On the evening of January 12, 2025, Anatolii stepped outside his home in Antonivka to close his yard gate. A drone appeared without warning and immediately dropped a munition.
Severely injured and no ambulance
Anatolii suffered severe wounds. His wife Olha, who was standing nearby, sustained a concussion and profound psychological trauma.
No ambulance came — local security situation had put an end to that service. Only the police arrived.
Two days later, surgeons in Mykolaiv told him that he had two options: amputation, or a complex recovery with permanent consequences.
No amputation
Anatolii chose to keep his leg. One leg is now shorter than the other, which has caused spinal curvature and makes walking a daily struggle and working harder still.
"As an athlete, I've always known how to train through pain. Now, every step is a different kind of competition — a daily battle to move, to work, and to reclaim the man I was before the strike."
Olha was once again injured in a drone attack on a bus she was travelling in, sustaining a concussion and a traumatic brain injury.
The couple's losses are staggering
All four of the family’s properties — their home, their daughter's house, their parents' house, and their summer cottage — have all been destroyed. Their vehicles have also been destroyed, with one drone-struck right outside their own gate.
The family of five fled with little more than their documents and some savings.
Starting from zero
The couple have relocated to Mykolaiv, where they now live on the ninth floor of a building with unreliable elevators — a particular hardship given Anatolii's condition. Physical rehabilitation through HI has begun, though they wish they had accessed it sooner.

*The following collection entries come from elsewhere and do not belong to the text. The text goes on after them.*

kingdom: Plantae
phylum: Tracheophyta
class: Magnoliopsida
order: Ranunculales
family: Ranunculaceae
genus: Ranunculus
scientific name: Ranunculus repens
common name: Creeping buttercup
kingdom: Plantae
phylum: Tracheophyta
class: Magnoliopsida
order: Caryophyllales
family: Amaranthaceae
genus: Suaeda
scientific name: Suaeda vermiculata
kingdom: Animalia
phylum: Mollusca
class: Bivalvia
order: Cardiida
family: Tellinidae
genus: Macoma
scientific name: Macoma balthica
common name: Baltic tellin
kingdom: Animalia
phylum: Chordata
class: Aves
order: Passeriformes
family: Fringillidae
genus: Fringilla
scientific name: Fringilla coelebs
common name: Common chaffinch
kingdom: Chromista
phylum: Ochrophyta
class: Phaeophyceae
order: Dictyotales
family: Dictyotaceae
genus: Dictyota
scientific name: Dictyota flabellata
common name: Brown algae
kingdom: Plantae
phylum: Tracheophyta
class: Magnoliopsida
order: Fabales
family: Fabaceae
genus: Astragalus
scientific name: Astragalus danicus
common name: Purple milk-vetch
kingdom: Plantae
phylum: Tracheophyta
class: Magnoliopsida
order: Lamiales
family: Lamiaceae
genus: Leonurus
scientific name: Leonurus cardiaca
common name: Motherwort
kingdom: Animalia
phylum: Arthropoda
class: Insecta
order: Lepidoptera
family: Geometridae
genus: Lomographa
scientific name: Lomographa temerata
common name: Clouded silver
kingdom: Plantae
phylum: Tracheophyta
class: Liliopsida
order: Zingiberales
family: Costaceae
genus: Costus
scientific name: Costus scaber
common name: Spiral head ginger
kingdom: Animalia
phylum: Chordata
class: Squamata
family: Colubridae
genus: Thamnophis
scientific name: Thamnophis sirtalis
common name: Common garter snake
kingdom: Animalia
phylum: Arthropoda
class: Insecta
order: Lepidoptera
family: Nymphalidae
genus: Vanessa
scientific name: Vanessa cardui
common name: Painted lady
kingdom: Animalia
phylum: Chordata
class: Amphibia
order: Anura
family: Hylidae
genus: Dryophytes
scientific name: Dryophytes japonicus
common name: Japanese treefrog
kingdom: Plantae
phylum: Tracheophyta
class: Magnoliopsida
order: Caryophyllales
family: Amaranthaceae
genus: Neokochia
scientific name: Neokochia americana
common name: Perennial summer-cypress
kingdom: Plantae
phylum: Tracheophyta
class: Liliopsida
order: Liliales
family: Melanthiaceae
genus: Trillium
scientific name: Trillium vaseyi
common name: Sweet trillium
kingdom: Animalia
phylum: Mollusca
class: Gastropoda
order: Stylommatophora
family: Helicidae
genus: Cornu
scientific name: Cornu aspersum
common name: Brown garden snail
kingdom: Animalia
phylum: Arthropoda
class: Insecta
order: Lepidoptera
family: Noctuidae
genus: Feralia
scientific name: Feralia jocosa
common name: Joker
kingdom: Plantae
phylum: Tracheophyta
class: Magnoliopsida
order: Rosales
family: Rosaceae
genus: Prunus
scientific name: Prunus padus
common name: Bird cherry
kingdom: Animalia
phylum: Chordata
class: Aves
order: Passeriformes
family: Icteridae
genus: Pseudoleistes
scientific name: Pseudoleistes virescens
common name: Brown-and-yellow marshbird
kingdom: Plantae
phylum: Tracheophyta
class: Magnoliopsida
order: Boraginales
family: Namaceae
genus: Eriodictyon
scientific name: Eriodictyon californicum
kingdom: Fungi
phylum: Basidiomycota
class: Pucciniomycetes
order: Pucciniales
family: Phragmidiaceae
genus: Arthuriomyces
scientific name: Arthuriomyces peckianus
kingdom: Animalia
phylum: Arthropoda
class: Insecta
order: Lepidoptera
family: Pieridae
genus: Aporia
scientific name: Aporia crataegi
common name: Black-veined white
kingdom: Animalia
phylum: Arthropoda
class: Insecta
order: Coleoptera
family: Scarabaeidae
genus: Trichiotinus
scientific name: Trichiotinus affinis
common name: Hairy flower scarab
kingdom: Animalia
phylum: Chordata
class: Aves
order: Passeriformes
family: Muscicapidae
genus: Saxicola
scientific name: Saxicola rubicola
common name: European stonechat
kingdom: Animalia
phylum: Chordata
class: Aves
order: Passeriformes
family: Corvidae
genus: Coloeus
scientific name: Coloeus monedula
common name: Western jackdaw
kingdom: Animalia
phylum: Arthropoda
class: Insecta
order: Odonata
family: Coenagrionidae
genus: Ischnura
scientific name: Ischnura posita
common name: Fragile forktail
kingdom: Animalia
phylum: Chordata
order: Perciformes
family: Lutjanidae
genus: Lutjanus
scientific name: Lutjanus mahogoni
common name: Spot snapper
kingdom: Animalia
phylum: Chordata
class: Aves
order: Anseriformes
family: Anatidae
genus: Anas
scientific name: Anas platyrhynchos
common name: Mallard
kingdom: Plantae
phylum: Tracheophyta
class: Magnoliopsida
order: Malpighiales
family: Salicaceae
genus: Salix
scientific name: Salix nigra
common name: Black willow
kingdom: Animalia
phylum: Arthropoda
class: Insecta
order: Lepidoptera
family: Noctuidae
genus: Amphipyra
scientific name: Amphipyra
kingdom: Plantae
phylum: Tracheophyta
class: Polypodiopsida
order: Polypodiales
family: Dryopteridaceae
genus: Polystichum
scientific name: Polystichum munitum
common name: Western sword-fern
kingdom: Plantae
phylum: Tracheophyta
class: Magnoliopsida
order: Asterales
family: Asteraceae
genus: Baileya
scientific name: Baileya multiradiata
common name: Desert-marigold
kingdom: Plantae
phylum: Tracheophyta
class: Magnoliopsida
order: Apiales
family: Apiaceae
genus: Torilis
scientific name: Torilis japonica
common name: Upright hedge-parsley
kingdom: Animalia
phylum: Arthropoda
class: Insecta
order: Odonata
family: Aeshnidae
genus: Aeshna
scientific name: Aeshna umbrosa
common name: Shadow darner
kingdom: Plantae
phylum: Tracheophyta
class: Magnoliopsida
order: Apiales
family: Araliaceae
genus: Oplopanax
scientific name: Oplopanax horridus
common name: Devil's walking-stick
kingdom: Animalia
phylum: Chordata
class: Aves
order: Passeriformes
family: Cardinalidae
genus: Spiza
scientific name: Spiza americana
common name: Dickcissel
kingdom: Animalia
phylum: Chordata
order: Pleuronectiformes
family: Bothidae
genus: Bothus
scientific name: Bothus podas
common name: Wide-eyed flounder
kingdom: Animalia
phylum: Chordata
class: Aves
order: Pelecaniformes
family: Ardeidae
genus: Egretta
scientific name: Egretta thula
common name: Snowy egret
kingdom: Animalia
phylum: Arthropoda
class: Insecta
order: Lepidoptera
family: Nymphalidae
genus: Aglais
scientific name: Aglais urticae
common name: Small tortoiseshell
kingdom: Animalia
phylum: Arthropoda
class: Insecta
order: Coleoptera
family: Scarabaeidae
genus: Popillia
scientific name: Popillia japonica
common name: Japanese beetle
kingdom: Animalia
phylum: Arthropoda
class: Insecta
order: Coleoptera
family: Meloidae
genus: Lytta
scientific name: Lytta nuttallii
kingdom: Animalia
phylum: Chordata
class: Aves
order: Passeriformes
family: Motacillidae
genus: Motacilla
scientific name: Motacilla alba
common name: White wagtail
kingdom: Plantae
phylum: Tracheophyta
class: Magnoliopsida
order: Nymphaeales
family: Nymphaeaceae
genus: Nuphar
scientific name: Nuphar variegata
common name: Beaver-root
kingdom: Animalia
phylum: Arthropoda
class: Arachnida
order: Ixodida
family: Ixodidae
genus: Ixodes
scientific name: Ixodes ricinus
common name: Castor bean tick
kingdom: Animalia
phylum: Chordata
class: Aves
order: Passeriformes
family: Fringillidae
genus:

"Our greatest wish is to return home, to rebuild our lives in the place where we lived with love and leave everything behind for our children. We dream of peace", says Anatolii
Anatolii's disability pension is insufficient to cover the family's housing and living costs. They are, in their own words, starting from zero.
This project: Strengthening the capacities and resilience of mine action actors and conflict-affected populations towards explosive ordnance contamination in the East, Northeast, and South of Ukraine – Phase 2 (2026) builds on the previous SDC-funded project from 2024-2025, aiming to reduce the impact of explosive ordnance/explosive weapons (EO/EW) while increasing the resilience of at-risk communities.